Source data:
------------------------------------------------
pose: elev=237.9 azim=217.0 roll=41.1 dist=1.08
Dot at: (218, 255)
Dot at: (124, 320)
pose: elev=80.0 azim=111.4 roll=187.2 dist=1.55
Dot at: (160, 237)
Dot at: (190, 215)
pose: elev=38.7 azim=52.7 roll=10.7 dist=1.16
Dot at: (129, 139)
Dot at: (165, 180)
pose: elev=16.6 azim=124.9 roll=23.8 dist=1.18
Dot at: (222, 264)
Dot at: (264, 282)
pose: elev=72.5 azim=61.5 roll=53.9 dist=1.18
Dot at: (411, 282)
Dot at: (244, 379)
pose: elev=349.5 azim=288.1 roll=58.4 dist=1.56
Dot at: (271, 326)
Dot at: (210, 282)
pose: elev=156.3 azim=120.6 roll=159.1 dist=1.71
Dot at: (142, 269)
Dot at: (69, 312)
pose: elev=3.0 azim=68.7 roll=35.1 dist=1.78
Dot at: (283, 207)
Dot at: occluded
------------------------------------------------
## Work to do:
Recast every line of the rows above as a Markdown table with two columns, No. and Line. Number the lines in order and leave out any blank lines.

## Written reply:
| No. | Line |
|---|---|
| 1 | pose: elev=237.9 azim=217.0 roll=41.1 dist=1.08 |
| 2 | Dot at: (218, 255) |
| 3 | Dot at: (124, 320) |
| 4 | pose: elev=80.0 azim=111.4 roll=187.2 dist=1.55 |
| 5 | Dot at: (160, 237) |
| 6 | Dot at: (190, 215) |
| 7 | pose: elev=38.7 azim=52.7 roll=10.7 dist=1.16 |
| 8 | Dot at: (129, 139) |
| 9 | Dot at: (165, 180) |
| 10 | pose: elev=16.6 azim=124.9 roll=23.8 dist=1.18 |
| 11 | Dot at: (222, 264) |
| 12 | Dot at: (264, 282) |
| 13 | pose: elev=72.5 azim=61.5 roll=53.9 dist=1.18 |
| 14 | Dot at: (411, 282) |
| 15 | Dot at: (244, 379) |
| 16 | pose: elev=349.5 azim=288.1 roll=58.4 dist=1.56 |
| 17 | Dot at: (271, 326) |
| 18 | Dot at: (210, 282) |
| 19 | pose: elev=156.3 azim=120.6 roll=159.1 dist=1.71 |
| 20 | Dot at: (142, 269) |
| 21 | Dot at: (69, 312) |
| 22 | pose: elev=3.0 azim=68.7 roll=35.1 dist=1.78 |
| 23 | Dot at: (283, 207) |
| 24 | Dot at: occluded |